By Comrade Sloth
A lot of things have changed over the past century of social progress in America, but it seems that the consequences of vigilante execution of young black men have not.
It was a hot Alabama afternoon in late August of 1955 when Emmett Till, a 14-year-old African-American boy, entered a convenience store and whistled at the white woman behind the counter. Just a few nights later, that woman’s husband and his brother abducted Till from his uncle’s home. They beat him to the point of mutilation, shot him, and left his unrecognizable body in a nearby river. Despite overwhelming evidence of their guilt, both killers were acquitted by the all-white jury.
Unfortunately, it doesn’t seem that society has progressed very far in the intervening years. In the spring of 2012, 17-year-old Trayvon Martin was walking down the street in a gated neighborhood where he was visiting his father. A neighbor, George Zimmerman, saw him outside and called the police to report “suspicious” behavior- wearing a hooded sweatshirt and talking on a cell phone. Although police ordered Zimmerman not to follow or approach Martin, he ran out of the house in pursuit and provoked an altercation in which the unarmed teen was shot and killed. Zimmerman was determined to have acted in self-defense and was acquitted of Martin’s murder.
Martin’s death sparked national outrage and debate- there were even several false photographs circulating around the internet allegedly showing what the real Martin looked like. These included a photo of a black man with sagging pants and boxers flipping off the camera with both hands and, more commonly, a portrait of the 31-year-old rapper The Game covered in face, neck, and hand tattoos.
The injustice of Martin’s killer walking free was enough of an injury without the added insult of this misrepresentation. Not only is it inaccurate, it seems to tell the story that maybe his killing would have been justified if he had looked a little more like the rapper: that maybe those tattoos would have made his death acceptable. But where the black community should have been flooded with support and a commitment to keep this from happening again, they got this ridicule and vitriol.
Riots broke out across the country in response to Zimmerman’s acquittal. The media, as it so often does, was quick to jump on the participants, pointing to their actions as needlessly violent and counterproductive. At first consideration, many would agree that looting and property destruction within a community can be harmful to an area’s economy, even further exacerbating problems that are caused by economic instability.
But portraying these riots as the behavior of depraved criminals who lack the intelligence or morality to do otherwise is a dangerously simplistic view of a much more complicated problem.
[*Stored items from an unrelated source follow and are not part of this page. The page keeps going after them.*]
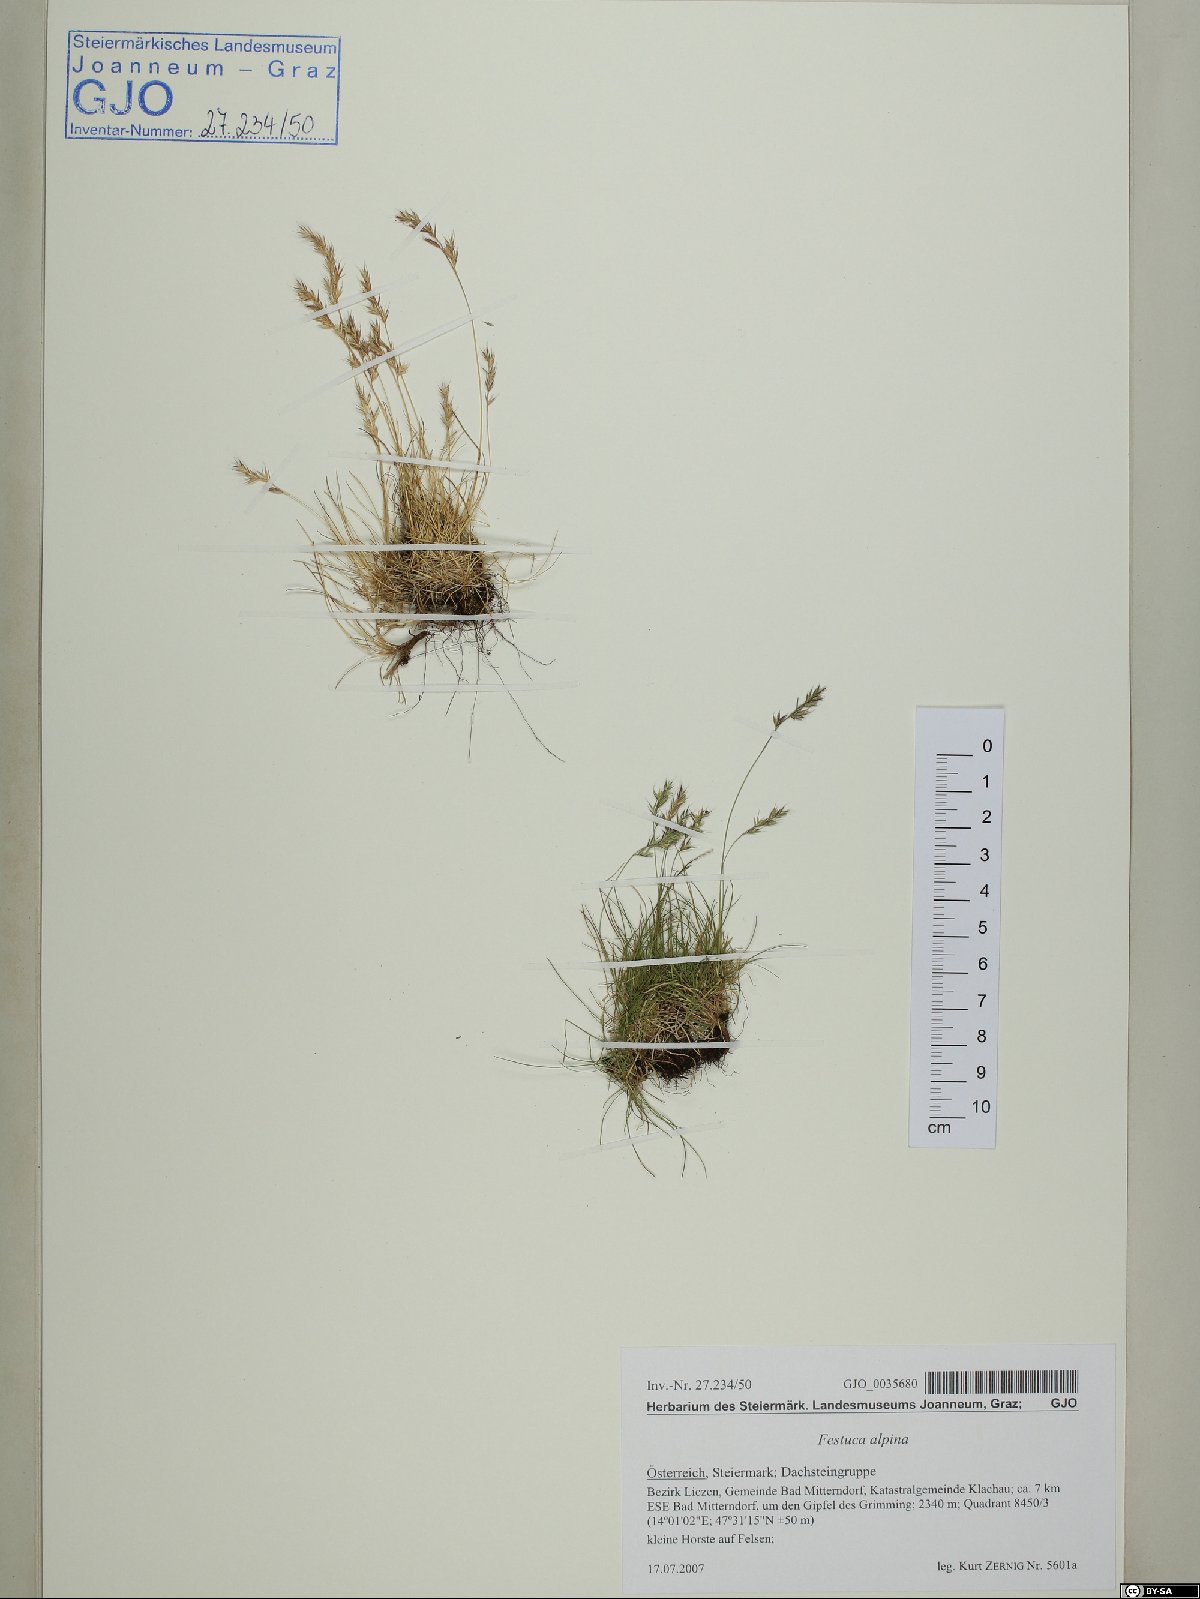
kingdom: Plantae
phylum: Tracheophyta
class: Liliopsida
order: Poales
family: Poaceae
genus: Festuca
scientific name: Festuca alpina
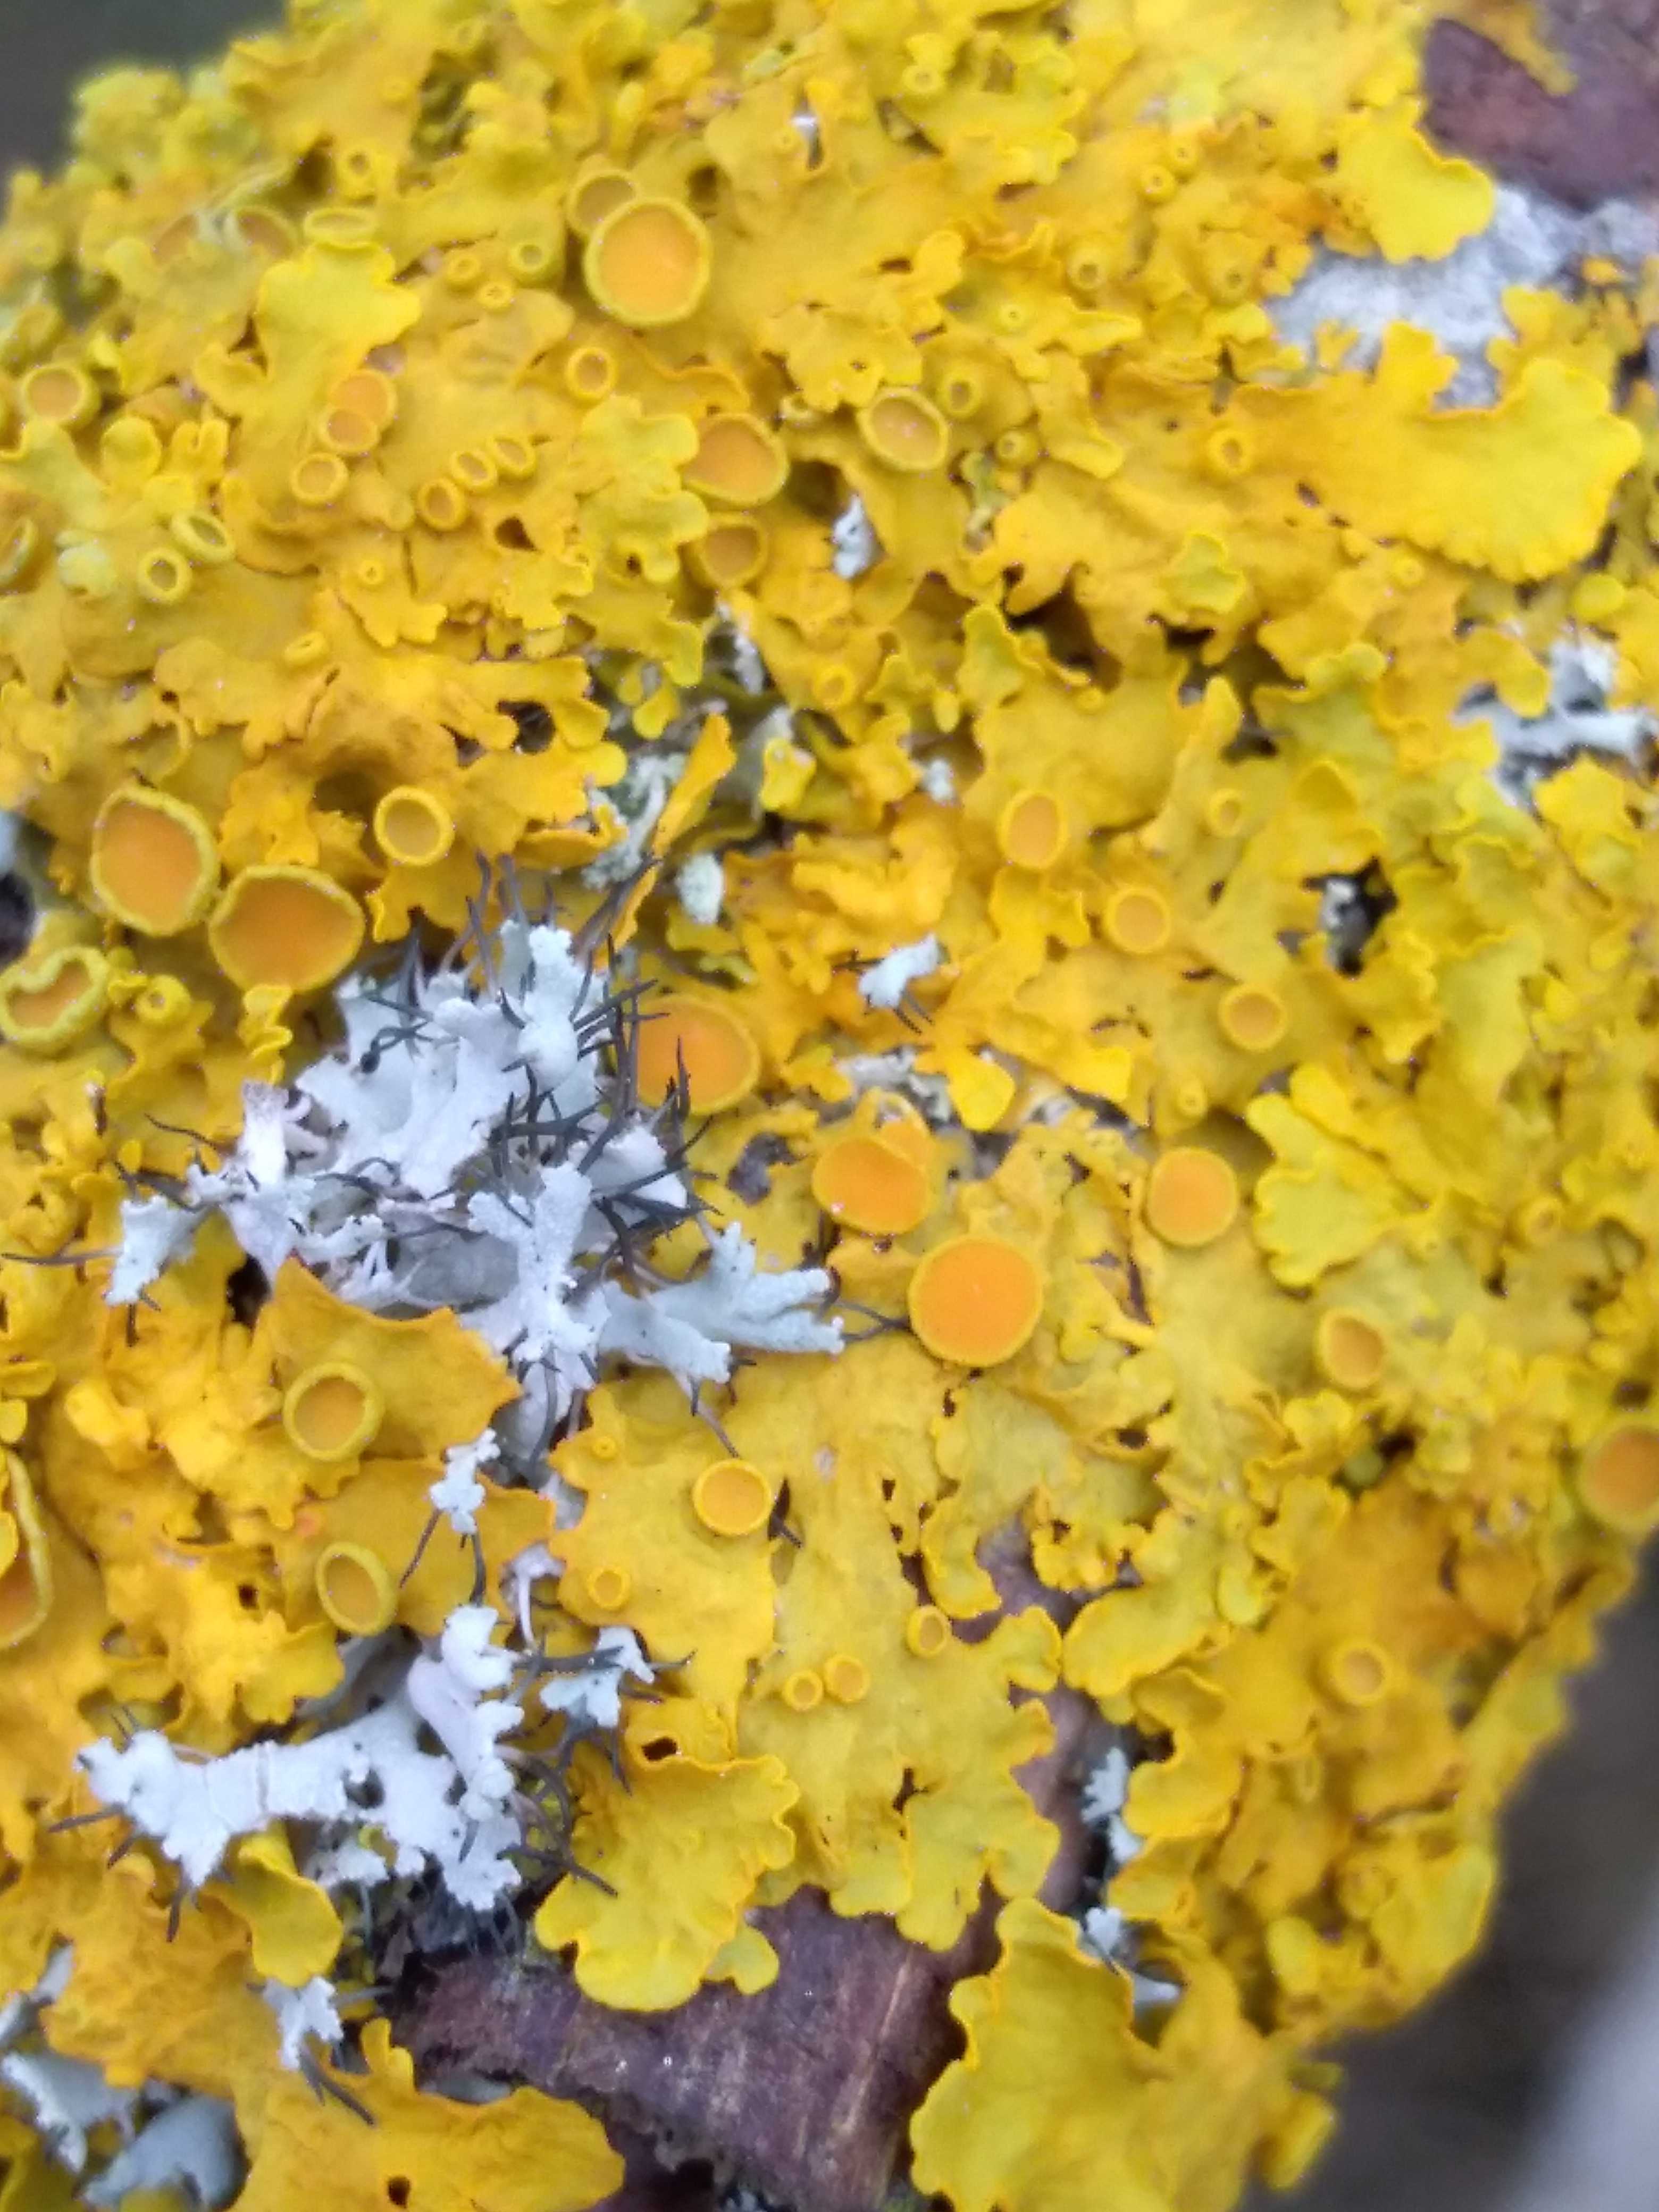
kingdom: Fungi
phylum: Ascomycota
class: Lecanoromycetes
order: Teloschistales
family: Teloschistaceae
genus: Xanthoria
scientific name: Xanthoria parietina
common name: almindelig væggelav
As much as Americans have praised and encouraged the practice of non-violent protest in the case of bringing about social change for African Americans, it hasn’t proven terribly effective. Martin Luther King himself said it best in an interview with Mike Wallace: “I contend that the cry of ’black power‘ is, at bottom, a reaction to the reluctance of white power to make the kind of changes necessary to make justice a reality for the Negro. I think that we've got to see that a riot is the language of the unheard.”
The answer to the glaring problem of racial injustice probably isn’t setting buildings on fire and throwing bricks through windows, but by dismissing these actions as the illegitimate tantrums of violent criminals, we are ignoring the cries of a voice that will only rise in volume until it is heard.